Auto-finding batch size in Lightning not working with Tune

How severe does this issue affect your experience of using Ray?

  • Medium: It contributes to significant difficulty to complete my task, but I can work around it.

I have a small codebase that uses PyTorch Lightning. When not using Ray Tune, I can automatically find the best batch size by passing the auto_scale_batch_size argument to the Lightning Trainer and calling trainer.tune. However, when using Ray Tune with the same code, I always get a torch.cuda.OutOfMemoryError error in trainer.fit, after trainer.tune. If I remove the call to trainer.tune and select a fixed batch size, everything works.

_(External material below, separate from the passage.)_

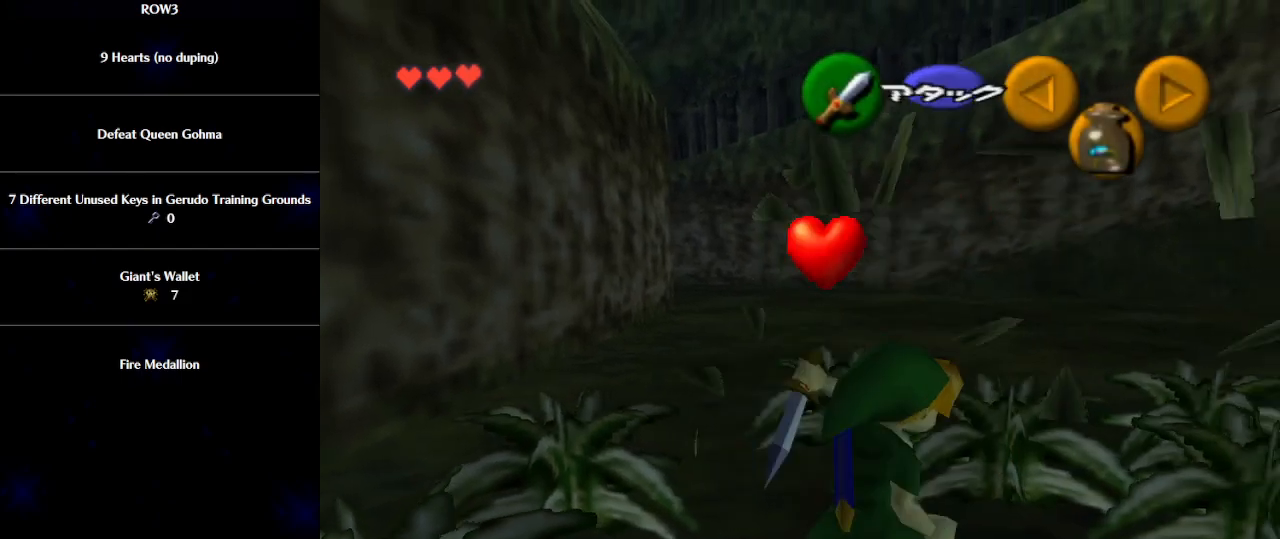
{"buttons": [], "left_stick": "up-right", "events": [[183, "left_stick", "up-right"]]}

  • This problem happens both when I use a single node (the head node) or a cluster with more computers.
  • I am not running distributed training, I train a single model in each GPU.
  • I am using ray.tune.integration.pytorch_lightning and not ray_lightning.

Does anyone know what causes this? I am posting here because it seems related to Ray and how it allocates resources.

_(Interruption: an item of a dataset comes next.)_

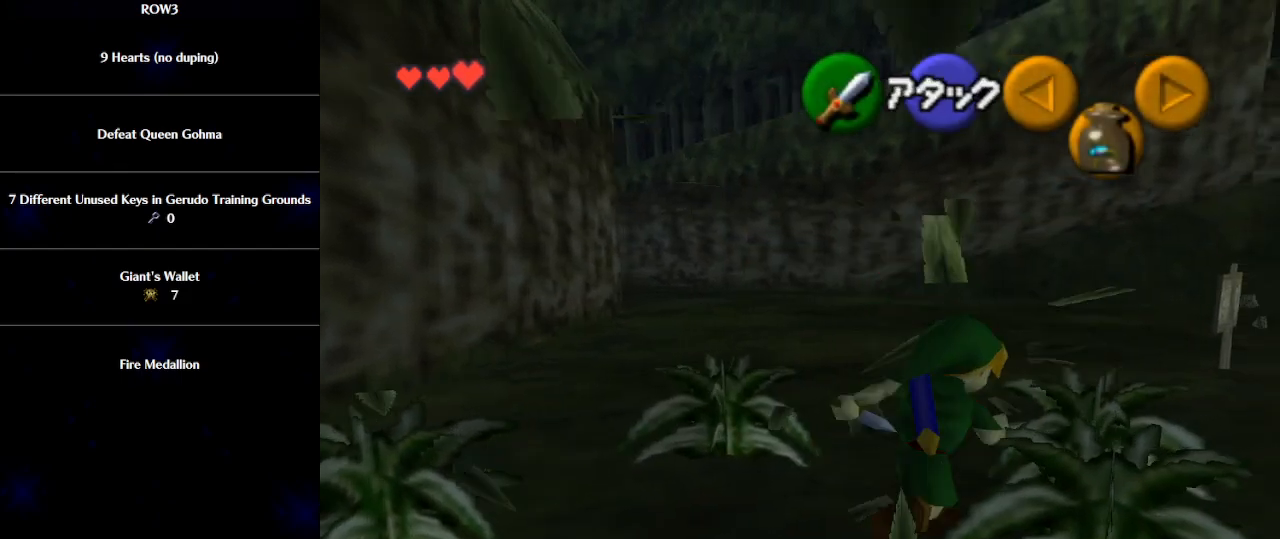
{"buttons": [], "left_stick": "up-right", "events": []}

This feature would be useful for me because I have a cluster with GPUs with different amounts of memory and I also try different network topologies that work best with different batch sizes.

Hi @Doug,

A few questions:

  • Do you have a minimal reproduction script I could run?
  • What’s your hardware (what kind of GPU, how much GRAM)?
  • How large is your model?
  • What version of Ray are you on?

I ended up refactoring my project and the issue disappeared, so I don’t believe it was a problem with Ray, but maybe my software design.

I’d consider this solved, if that’s OK with you @justinvyu.